Personal information
- Date of birth: 13 September 1972 (age 53)
- Place of birth: Menton, Alpes-Maritimes, France
- Height: 1.84 m (6 ft 0 in)
- Position: Midfielder

Youth career
- Marseille

Senior career*
- Years: Team / Apps / (Gls)
- 1994–1998: Marseille / 86 / (8)
- 1998–2000: Strasbourg / 63 / (12)
- 2000–2003: Rennes / 66 / (3)
- 2003–2010: Nice / 207 / (9)
- Total:  / 422 / (33)

Managerial career
- 2013–2014: Amiens
- 2014–2015: Sochaux
- 2016–2017: France (women)
- 2018–2021: Paris Saint-Germain (women)
- 2022–2024: Quevilly

= Olivier Echouafni =

French football manager (born 1972)

Olivier Echouafni (born 13 September 1972) is a French professional football manager and former player who most recently was the head coach of French Ligue 2 club Quevilly.

==Coaching career==
Echouafni was the manager of Ligue 2 side Sochaux, before being removed from the coach's office by the club following his poor start to the season.

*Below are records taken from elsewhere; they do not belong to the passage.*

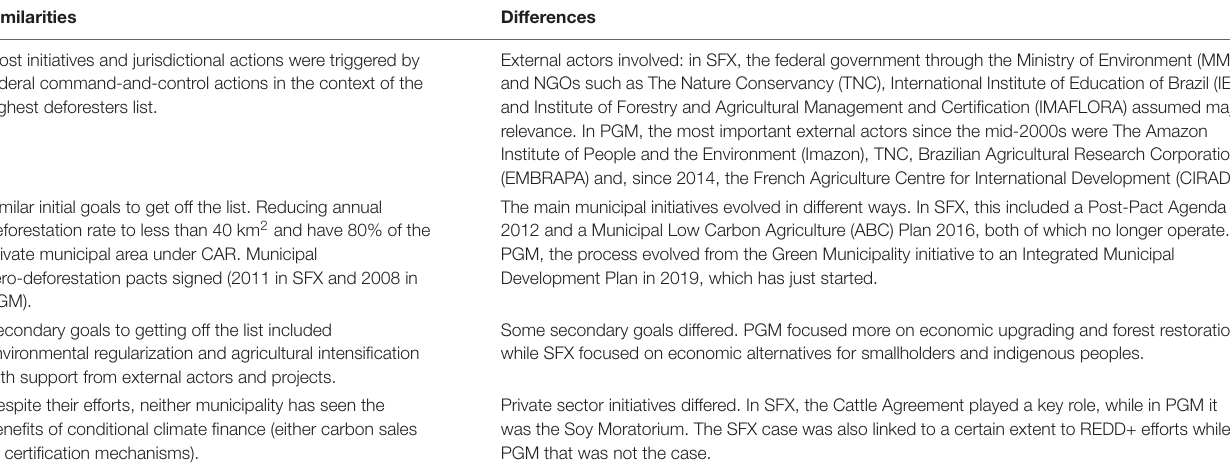
TABLE 3 | Similarities and differences between initiatives in Paragominas and São Félix do Xingu.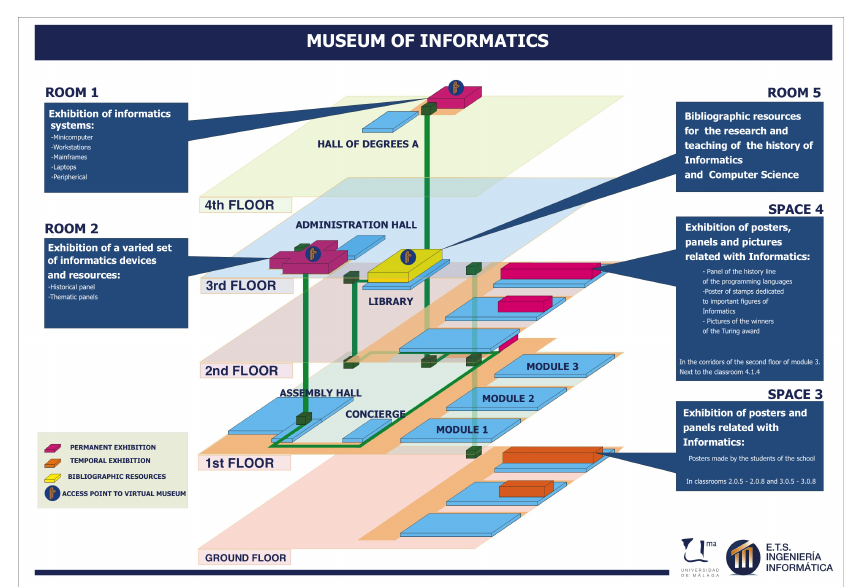
Figure 1. Plan of the Museum of Informatics (available at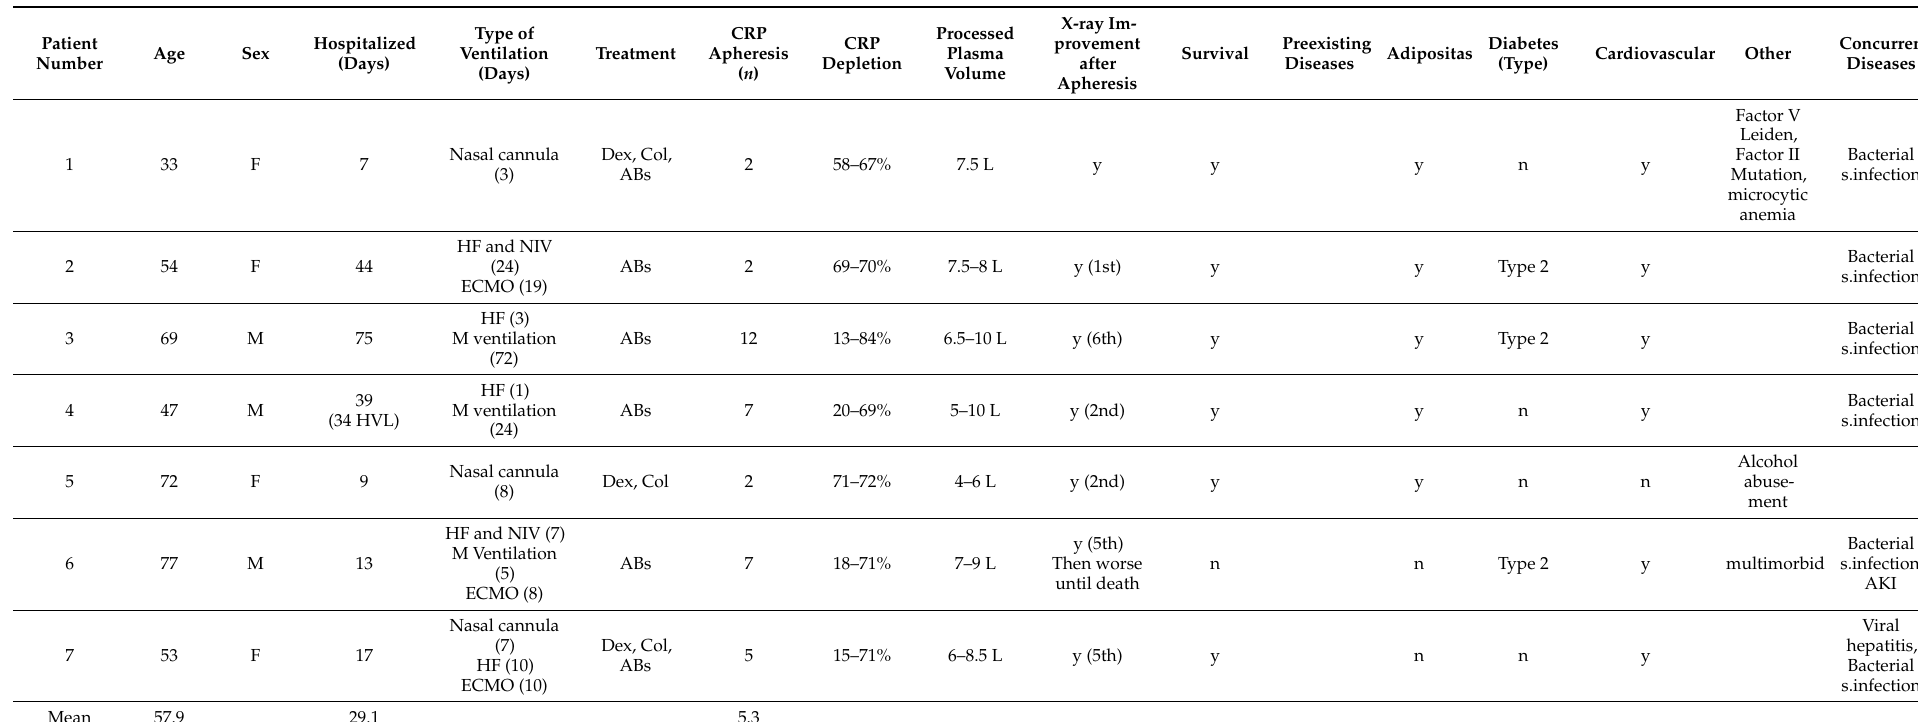
Table 1. Patient characteristics. The table shows age, sex, concomitant diseases, respiratory supply, in-hospital length of stay and treatment parameters of all 7 patients. All patients had documented SARS-CoV-2-induced pneumonia and showed signs of respiratory failure. Patient 6 had acute renal failure (AKI) shortly before his demise. F female, M male, HF High Flow, NIV non-invasive ventilation, M ventilation mechanical ventilation, y yes, n no, ECMO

On 9 September 2016, he was appointed coach of the French women's national football team to replace Philippe Bergeroo.

In 2018 he became manager of Paris Saint-Germain Féminines. On 8 June 2022, he was appointed as manager of the Ligue 2 club Quevilly.

==Personal life==
Echouafni is of Moroccan descent through his father.